ECR Music Group is an American independent music company based in Manhattan. It was founded by recording artist and producer Blake Morgan in 2002 as record label Engine Company Records. Re-branded as ECR Music Group in late 2012, it now includes a roster of both imprints and artists, as well as an artist-services division, Meridian, and a publishing division, ECR Music Publishing. The label differs from its counterparts in its artist-friendly philosophy and partnership wherein all ECR artists and labels own 100% of their master recordings.

Artists on ECR Music Group have included Janita, James McCartney, Tracy Bonham, David Poe, Jill Sobule, Terry Manning, Blake Morgan, Lesley Gore, David Cloyd, Chris Barron, Grace McLean, and many others. Morgan produces the releases, and genres vary significantly.

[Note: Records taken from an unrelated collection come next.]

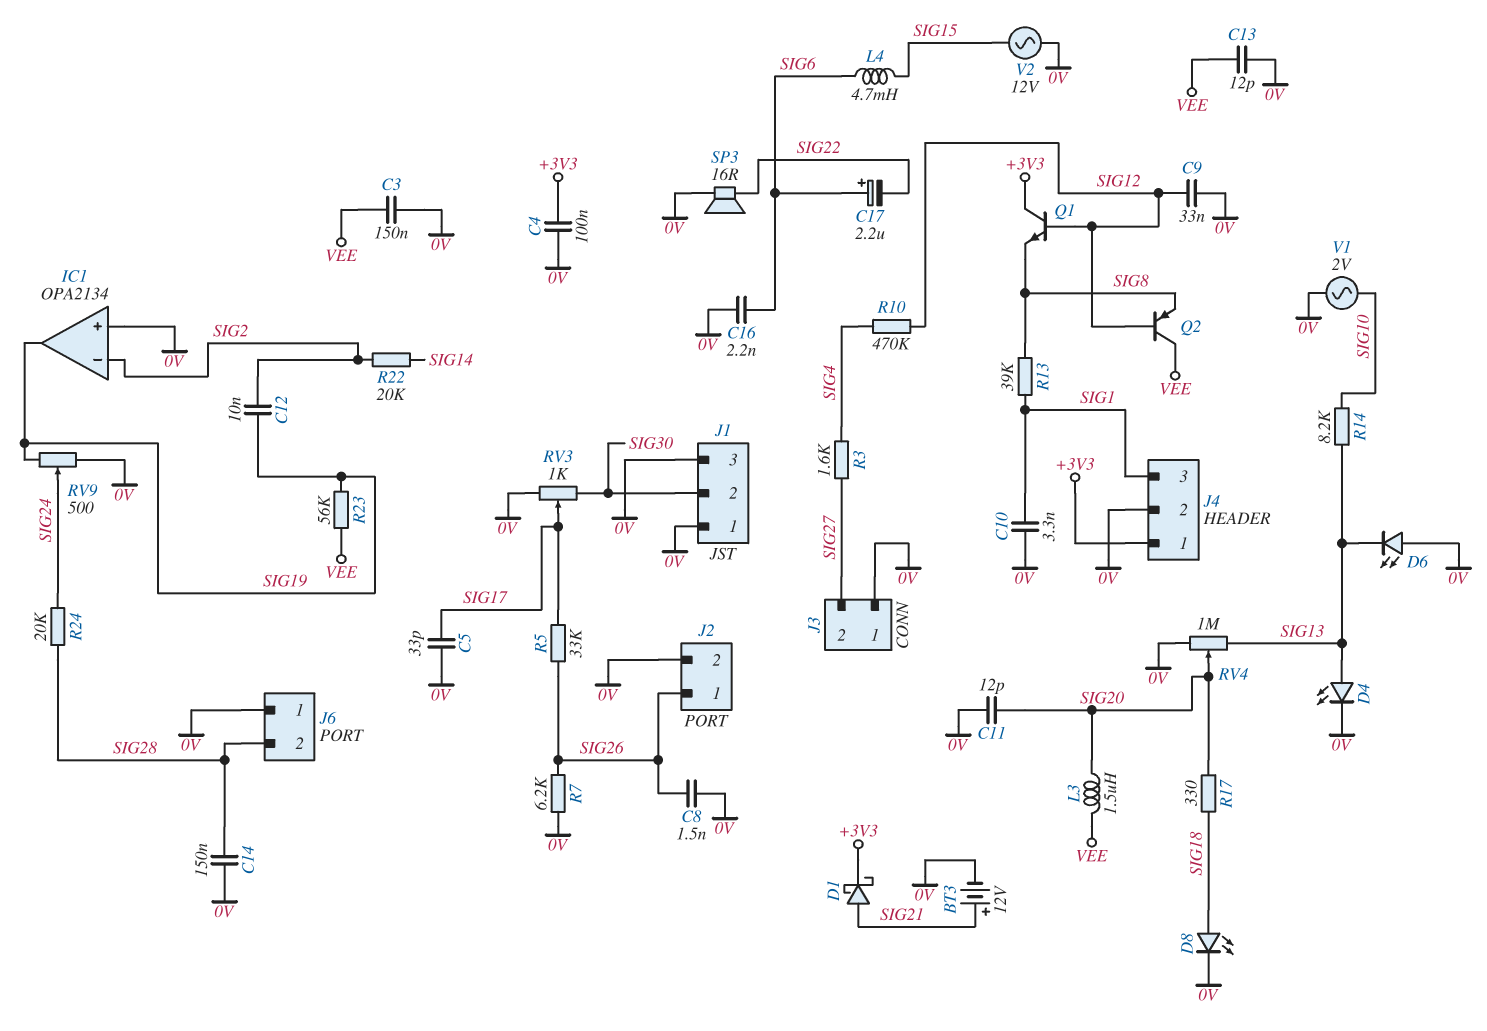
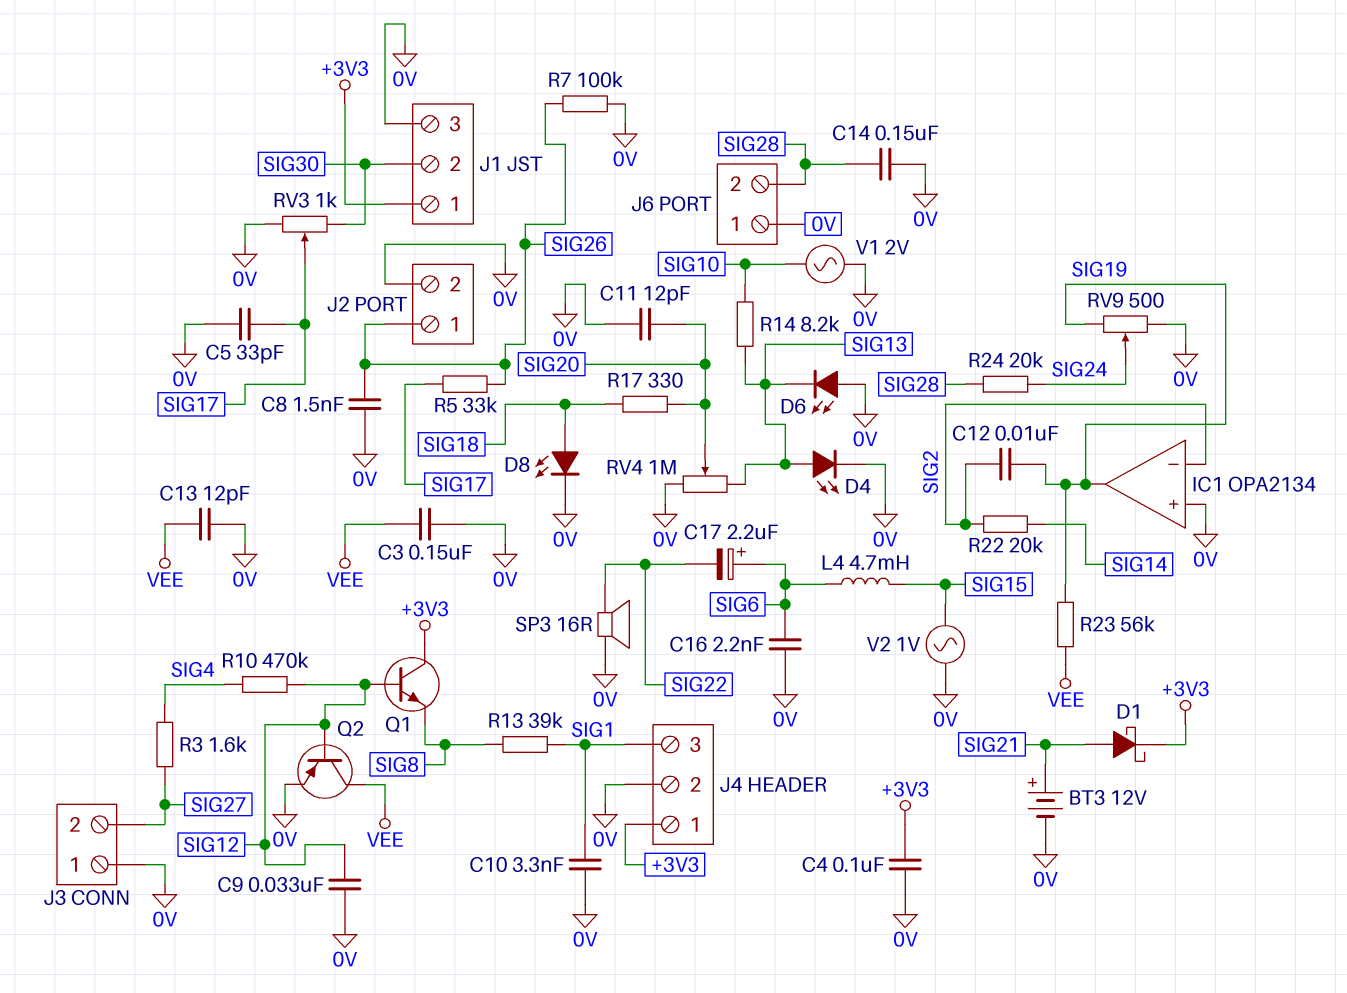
J1 pin 1: 0V -> +3V3
L3: 1.5uH (SIG20, VEE) -> none
Q2: PNP (B SIG12, C VEE, E SIG8) -> PNP (B SIG12, C VEE, E 0V)
R7: 6.2k (0V, SIG26) -> 100k (0V, SIG26)
V2: AC 12V (0V, SIG15) -> AC 1V (0V, SIG15)

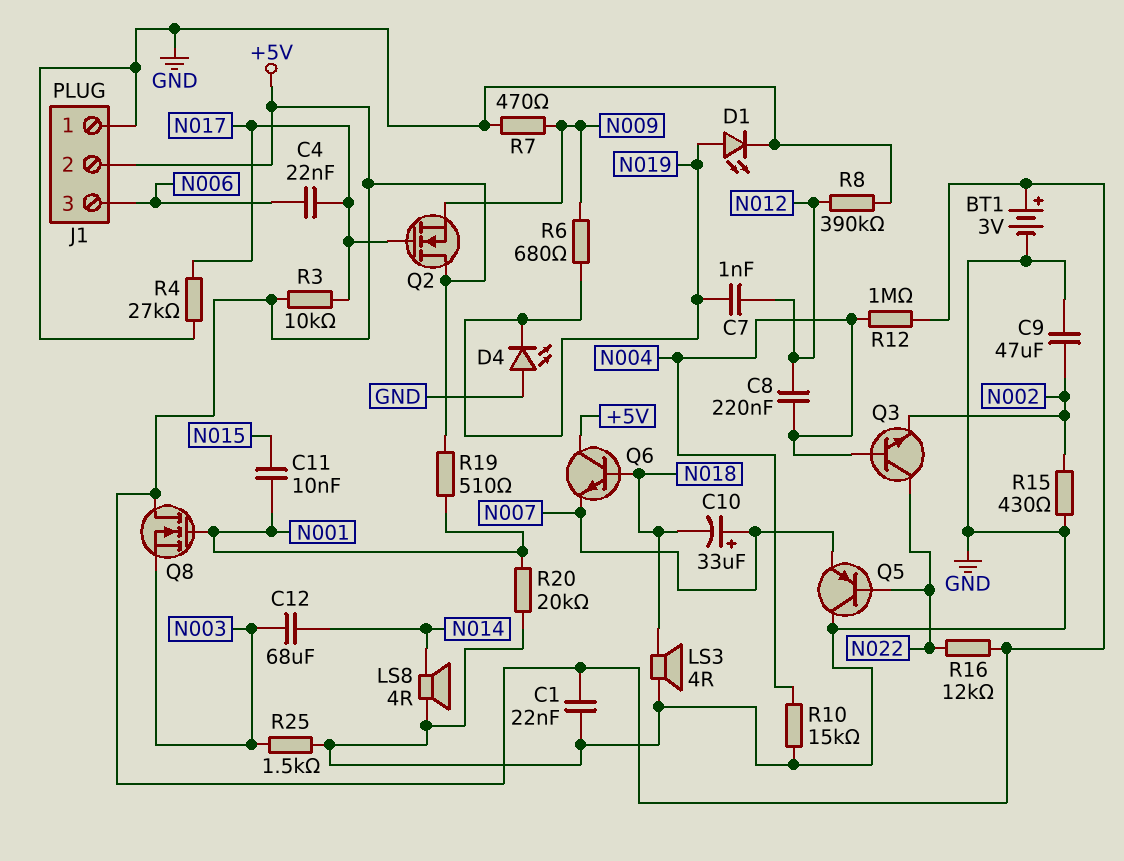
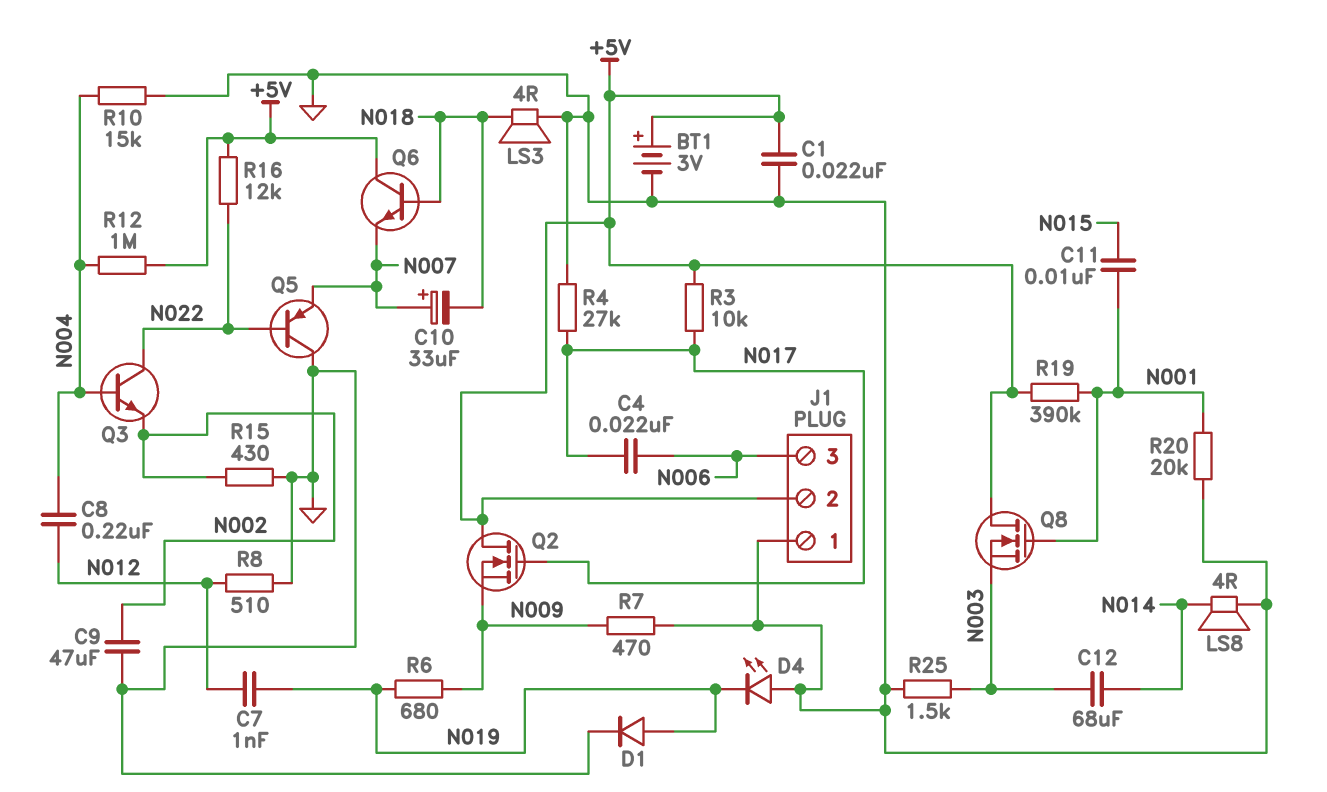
D1: LED (A N019, K GND) -> diode (A N019, K GND)
R8: 390k (GND, N012) -> 510 (GND, N012)
R19: 510 (+5V, N001) -> 390k (+5V, N001)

ECR Music Group is distributed by The Orchard. As of 2024, imprints include the aforementioned Meridian, as well as Merrill Artists, Hook & Ladder Records, Lucky Seven Records, and the company's original catalog housed as Engine Company Records.

== History ==

Engine Company Records logo from 2011

ECR Music Group was founded as Engine Company Records in 2002 by singer-songwriter, producer, and activist Blake Morgan. In 1996 Morgan had signed a seven-record deal with Phil Ramone's N2K Sony/Red label. However, he quickly became frustrated being on a corporate label. After his first tour he found a loophole in the contract. Despite being the label's most successful artist at the time, he told Ramone he wanted out of the deal. Morgan then began going to bands and artists he was recording at the time, and pitched an independent label where they would have control over their own material and output. He officially launched Engine Company Records in Manhattan, New York City in 2002, and remains CEO and owner.

ECR Music Group announced the official launch date of its rebranding as October 4, 2012. According to the company's website, the company now consists of an "interconnected set of businesses singularly focused on helping its artists, songwriters, and imprints." Uniquely, ECR Music Group achieves these goals while operating under an elemental principle, unprecedented in the music world: all of its artists and labels own 100% of their master recordings.

Similar to Rick Rubin's relationship with American Recordings, Morgan produces most of the music for the label. Genres have ranged from emo/punk, to alternative rock, to country, to classical. Recordings have taken place in locations such as The Hit Factory in New York and Compass Point Studios in the Bahamas. Among artists and producers that have worked with the label are James McCartney, Lesley Gore, Janita, David Cloyd, Mike Errico, Patti Rothberg, David Kahne, and Phil "Butcher Bros." Nicolo, and Terry Manning. In a Sonicscoop interview Morgan singles out Terry Manning and Phil Nicolo as mentors. Morgan says: “One of the great things I’ve had in my career, that a lot of people have less and less of, is incredible mentors, who are giants in the recording world. Terry Manning and Phil Nicolo, these two guys have been incredible Obi-Wan Kenobis' for me."